Tag Archives: Pieter Hugo

Pieter Hugo Portrait #1, Rwanda, 2014, from the series 1994, 2014-16

Revealing Pictures

This previously posted in a slightly different format on NJWV.

Edmund Clarke Negative Publicity #035 (Detail from the kitchen of a man formerly imprisoned in a CIA black site), 2012
Edmund Clarke
Negative Publicity #035 (Detail from the kitchen of a man formerly imprisoned in a CIA black site), 2012
Pieter Hugo Portrait #1, Rwanda, 2014, from the series 1994, 2014-16
Pieter Hugo
Portrait #1, Rwanda, 2014, from the series 1994, 2014-16

I had to walk through Revealing Pictures twice. The way the Princeton Art Museum has chosen to display the photos gave me an uneasy sense of treating black bodies as a form of ruin porn where an aesthetic appeal is used to gloss over the underlying trauma in the image. This is specifically a problem with the hanging and wall text and is not at all a critique of the images themselves. The installation over-emphasises the underlying trauma and spends a lot of time trumpeting the presence of non-western, non-white subject matter.

The show however is not about this at all and is instead both much simpler and much more my kind of thing.

While there’s no catalog, the small saddlestitched handout includes a short bio of the collector* The bio saves the entire show. He’s not interested in trauma, he’s found himself interested in understated portraits and landscapes which require additional context to understand. And he’s been smart enough to recognize that instead of collecting one image per artist, collecting a handful of images from each series/artist explains the context better than any wall text.

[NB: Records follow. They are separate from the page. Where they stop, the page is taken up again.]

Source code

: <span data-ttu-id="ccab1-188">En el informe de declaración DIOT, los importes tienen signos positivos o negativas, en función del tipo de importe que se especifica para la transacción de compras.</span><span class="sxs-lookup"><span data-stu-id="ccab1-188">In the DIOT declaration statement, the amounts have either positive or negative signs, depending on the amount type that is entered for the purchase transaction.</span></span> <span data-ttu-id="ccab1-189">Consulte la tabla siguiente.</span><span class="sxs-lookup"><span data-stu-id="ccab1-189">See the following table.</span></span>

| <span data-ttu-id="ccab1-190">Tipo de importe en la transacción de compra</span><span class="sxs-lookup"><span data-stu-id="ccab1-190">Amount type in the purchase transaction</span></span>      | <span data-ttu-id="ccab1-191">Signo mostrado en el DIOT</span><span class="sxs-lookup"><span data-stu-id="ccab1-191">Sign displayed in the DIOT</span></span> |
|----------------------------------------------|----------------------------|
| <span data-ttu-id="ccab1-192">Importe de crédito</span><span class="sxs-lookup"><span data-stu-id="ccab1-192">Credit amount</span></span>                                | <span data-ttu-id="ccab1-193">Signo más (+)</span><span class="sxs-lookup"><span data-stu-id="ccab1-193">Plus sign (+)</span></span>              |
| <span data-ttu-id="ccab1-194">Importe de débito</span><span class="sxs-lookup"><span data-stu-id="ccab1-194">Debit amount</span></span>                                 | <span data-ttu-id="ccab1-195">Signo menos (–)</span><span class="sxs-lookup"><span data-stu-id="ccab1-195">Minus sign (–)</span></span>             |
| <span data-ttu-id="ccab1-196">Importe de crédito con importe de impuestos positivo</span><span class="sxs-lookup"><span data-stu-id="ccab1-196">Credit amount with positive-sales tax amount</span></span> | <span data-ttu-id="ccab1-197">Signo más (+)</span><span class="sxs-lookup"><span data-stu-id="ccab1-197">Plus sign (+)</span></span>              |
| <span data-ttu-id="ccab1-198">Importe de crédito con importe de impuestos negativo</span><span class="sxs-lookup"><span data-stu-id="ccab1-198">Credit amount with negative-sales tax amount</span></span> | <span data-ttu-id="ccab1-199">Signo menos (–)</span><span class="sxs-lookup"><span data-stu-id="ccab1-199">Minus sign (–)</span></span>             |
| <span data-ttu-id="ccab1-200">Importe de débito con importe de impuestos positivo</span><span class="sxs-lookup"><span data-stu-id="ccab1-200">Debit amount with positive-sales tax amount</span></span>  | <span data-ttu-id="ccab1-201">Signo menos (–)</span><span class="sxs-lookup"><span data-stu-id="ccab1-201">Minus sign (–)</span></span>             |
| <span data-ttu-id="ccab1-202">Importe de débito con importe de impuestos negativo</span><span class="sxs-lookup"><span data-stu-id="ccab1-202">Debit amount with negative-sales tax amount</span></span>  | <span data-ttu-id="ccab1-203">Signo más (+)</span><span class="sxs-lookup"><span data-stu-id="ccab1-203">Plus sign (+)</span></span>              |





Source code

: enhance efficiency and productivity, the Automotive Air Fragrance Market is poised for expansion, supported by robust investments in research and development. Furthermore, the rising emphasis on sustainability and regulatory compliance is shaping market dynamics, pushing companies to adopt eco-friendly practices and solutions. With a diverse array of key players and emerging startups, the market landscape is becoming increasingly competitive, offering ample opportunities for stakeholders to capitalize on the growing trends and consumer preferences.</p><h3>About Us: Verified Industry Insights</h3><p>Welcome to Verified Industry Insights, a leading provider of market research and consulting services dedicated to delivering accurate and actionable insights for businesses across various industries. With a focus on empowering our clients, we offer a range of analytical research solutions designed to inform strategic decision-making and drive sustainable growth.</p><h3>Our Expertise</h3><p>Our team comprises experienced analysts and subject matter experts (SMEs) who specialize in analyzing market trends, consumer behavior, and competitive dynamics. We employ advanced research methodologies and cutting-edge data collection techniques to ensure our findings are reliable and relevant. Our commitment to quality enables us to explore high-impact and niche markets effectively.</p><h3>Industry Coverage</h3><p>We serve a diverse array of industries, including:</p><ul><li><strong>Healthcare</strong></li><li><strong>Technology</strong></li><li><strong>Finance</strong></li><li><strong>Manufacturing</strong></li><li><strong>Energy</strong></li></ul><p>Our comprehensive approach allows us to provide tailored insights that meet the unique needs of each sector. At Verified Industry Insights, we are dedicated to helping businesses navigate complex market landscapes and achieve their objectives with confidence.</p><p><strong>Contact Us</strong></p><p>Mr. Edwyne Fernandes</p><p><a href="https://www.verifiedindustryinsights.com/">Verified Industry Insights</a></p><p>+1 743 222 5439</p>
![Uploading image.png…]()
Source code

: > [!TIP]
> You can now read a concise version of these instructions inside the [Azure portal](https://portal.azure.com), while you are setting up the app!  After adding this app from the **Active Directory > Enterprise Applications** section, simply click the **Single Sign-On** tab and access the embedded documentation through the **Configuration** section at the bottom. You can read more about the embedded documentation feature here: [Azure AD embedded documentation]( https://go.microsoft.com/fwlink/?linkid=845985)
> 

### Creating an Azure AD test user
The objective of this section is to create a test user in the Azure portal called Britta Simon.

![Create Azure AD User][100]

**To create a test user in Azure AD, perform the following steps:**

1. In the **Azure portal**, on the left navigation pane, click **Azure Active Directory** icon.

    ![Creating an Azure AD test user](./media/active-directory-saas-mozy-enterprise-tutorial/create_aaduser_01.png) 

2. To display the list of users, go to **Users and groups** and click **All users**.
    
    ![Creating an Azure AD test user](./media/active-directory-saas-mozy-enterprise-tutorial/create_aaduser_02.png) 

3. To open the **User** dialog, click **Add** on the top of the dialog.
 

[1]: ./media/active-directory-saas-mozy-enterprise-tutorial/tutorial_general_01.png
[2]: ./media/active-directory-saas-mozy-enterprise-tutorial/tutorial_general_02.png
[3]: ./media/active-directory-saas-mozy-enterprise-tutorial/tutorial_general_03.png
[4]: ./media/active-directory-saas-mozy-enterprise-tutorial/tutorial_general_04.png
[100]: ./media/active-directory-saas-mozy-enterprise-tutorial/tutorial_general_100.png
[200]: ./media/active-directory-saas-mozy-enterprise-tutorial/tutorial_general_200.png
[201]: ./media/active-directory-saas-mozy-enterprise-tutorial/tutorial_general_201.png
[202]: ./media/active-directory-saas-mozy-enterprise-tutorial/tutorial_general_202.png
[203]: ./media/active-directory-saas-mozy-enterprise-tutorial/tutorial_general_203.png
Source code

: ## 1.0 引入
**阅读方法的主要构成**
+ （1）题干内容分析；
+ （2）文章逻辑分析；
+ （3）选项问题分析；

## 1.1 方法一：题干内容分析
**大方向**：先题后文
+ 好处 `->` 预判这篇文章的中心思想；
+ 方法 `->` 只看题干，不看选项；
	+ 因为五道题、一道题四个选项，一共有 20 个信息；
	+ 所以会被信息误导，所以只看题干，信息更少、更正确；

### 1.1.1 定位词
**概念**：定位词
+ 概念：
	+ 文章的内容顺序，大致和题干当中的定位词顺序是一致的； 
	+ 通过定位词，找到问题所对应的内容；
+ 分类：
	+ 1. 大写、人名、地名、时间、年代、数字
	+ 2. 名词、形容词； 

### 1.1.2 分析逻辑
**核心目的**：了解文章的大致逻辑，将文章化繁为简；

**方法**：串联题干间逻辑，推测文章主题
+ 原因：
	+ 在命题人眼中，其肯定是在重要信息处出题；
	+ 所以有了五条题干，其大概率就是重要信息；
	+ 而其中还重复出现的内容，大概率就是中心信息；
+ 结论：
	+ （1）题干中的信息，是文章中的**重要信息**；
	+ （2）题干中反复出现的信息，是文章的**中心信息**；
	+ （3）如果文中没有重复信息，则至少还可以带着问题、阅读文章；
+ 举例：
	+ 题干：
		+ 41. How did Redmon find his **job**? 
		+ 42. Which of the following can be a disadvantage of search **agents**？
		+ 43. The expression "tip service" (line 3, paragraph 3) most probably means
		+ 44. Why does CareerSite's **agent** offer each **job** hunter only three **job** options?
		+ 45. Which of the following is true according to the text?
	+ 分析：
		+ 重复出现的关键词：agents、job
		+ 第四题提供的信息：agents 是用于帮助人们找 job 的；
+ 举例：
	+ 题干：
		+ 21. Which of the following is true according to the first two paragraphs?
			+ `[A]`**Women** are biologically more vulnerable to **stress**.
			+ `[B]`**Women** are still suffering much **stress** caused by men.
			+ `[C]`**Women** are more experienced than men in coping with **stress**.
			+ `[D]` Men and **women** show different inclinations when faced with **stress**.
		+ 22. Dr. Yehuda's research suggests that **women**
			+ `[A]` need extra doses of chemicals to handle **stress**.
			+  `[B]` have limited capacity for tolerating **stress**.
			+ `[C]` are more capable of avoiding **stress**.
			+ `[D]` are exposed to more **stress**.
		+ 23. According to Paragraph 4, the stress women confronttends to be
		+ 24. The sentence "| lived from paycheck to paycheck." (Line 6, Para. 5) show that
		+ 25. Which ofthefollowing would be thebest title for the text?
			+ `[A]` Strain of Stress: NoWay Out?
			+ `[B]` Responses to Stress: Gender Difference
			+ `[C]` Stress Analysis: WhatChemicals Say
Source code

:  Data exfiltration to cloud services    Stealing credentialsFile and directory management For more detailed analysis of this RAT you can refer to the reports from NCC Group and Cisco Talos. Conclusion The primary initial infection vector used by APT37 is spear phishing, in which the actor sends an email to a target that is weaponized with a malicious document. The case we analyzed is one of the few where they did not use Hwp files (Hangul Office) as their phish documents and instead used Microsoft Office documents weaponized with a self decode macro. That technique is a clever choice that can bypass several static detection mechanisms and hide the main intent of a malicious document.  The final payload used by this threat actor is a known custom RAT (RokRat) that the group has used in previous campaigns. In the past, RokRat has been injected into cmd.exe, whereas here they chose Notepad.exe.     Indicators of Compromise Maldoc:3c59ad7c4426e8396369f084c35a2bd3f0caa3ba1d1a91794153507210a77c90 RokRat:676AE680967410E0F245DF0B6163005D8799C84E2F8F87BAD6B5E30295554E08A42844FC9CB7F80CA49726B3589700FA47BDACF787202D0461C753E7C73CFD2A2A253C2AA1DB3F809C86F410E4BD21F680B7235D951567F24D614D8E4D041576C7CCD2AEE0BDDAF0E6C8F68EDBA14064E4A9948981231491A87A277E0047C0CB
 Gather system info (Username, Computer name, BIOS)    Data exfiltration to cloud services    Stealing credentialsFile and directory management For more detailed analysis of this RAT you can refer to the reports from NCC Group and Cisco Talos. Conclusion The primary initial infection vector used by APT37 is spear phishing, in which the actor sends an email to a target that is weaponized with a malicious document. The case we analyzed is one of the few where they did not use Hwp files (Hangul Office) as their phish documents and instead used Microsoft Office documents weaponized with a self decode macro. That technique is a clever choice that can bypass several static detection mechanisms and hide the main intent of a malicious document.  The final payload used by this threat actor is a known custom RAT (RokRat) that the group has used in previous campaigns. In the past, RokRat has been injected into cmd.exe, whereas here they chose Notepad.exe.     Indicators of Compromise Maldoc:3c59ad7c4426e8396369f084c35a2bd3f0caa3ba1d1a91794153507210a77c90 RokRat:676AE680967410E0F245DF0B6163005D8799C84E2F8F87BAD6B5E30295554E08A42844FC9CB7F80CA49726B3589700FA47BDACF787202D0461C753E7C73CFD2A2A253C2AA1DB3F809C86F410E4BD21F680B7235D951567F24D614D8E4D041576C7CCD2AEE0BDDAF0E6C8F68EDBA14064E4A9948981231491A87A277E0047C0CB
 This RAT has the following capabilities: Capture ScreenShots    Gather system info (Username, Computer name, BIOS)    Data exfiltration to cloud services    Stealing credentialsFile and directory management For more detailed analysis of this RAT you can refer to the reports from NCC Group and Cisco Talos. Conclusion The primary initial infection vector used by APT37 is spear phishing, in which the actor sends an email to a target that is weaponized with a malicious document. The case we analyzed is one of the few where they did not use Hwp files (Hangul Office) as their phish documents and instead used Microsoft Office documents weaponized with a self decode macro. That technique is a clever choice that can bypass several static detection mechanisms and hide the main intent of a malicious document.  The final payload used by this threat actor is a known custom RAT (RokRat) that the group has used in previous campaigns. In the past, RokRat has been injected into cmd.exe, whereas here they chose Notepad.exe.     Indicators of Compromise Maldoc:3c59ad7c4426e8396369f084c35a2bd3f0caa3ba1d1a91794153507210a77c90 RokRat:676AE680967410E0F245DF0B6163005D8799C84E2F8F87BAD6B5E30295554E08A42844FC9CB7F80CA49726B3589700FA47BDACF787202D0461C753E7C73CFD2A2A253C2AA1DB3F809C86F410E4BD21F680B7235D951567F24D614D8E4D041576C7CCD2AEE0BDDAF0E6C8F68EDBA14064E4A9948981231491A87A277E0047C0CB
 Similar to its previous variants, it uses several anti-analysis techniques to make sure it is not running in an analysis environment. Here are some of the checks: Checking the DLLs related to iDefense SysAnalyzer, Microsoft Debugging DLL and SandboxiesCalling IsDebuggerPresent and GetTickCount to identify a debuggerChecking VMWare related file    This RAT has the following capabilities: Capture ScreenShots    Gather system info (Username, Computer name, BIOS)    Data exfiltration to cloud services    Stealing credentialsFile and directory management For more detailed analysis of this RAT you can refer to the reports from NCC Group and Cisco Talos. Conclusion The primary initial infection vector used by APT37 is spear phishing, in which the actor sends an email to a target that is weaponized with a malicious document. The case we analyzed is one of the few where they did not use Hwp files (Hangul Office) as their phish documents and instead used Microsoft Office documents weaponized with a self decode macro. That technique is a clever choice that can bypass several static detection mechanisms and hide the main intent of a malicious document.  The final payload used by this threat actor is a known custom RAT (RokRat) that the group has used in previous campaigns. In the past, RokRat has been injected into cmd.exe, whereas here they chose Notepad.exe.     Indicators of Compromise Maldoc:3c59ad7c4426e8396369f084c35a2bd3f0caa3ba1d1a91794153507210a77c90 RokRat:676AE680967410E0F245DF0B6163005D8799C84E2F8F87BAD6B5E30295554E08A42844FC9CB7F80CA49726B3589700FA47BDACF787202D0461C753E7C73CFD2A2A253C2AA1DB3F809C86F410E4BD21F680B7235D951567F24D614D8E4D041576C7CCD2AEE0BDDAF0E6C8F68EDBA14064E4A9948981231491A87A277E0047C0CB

*As well as a picklist for the show which is the kind of awesome thing every museum should hand out.

There’ve been occasional rants in photoland about the increase in conceptual photography and how photos are no longer about just the image. I find myself rolling my eyes at these rants because you can’t escape context no matter how hard you try. This small show makes the case for context in even the most straightforward images and for recognizing how much photography relies on that information for its power.*

*Two things I’ve thought about before on my blog in a general sense and here in terms of a specific exhibition on context.